BEGIN RECORD EXCERPTS

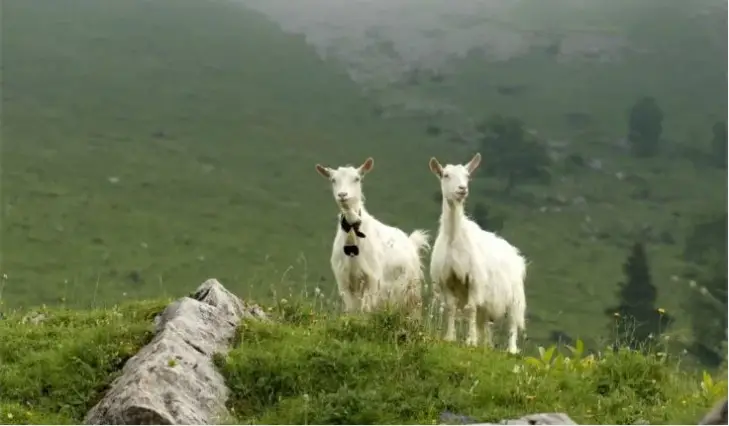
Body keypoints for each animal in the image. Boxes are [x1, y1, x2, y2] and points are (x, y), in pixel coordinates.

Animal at [314, 156, 430, 312]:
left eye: (357, 178)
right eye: (333, 179)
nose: (342, 195)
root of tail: (411, 241)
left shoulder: (373, 279)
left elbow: (366, 310)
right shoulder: (344, 281)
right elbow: (351, 310)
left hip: (411, 289)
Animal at [426, 153, 524, 352]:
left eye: (467, 176)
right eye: (445, 175)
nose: (462, 189)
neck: (454, 239)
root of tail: (514, 253)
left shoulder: (475, 280)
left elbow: (470, 308)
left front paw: (470, 341)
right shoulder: (446, 280)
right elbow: (451, 308)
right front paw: (450, 338)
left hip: (515, 296)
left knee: (512, 323)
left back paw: (511, 350)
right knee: (484, 322)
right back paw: (485, 344)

END RECORD EXCERPTS

_INSTRUCTIONS FOR THE TASK_. Give back the full listing verbatim, skipping each picture.

_RESULT OF THE TASK_.
Body keypoints for each animal in the image. Boxes are [x1, y1, x2, y2] and points are (x, y), in pixel coordinates.

Animal at [314, 156, 430, 312]:
left eye: (357, 178)
right eye: (333, 179)
nose: (342, 195)
root of tail: (411, 241)
left shoulder: (373, 279)
left elbow: (366, 310)
right shoulder: (344, 281)
right elbow: (351, 310)
left hip: (411, 289)
Animal at [426, 153, 524, 352]:
left eye: (467, 176)
right eye: (445, 175)
nose: (462, 189)
neck: (454, 239)
root of tail: (514, 253)
left shoulder: (475, 280)
left elbow: (470, 308)
left front paw: (470, 341)
right shoulder: (446, 280)
right elbow: (451, 308)
right front paw: (450, 338)
left hip: (515, 296)
left knee: (512, 323)
left back paw: (511, 350)
right knee: (484, 322)
right back paw: (485, 344)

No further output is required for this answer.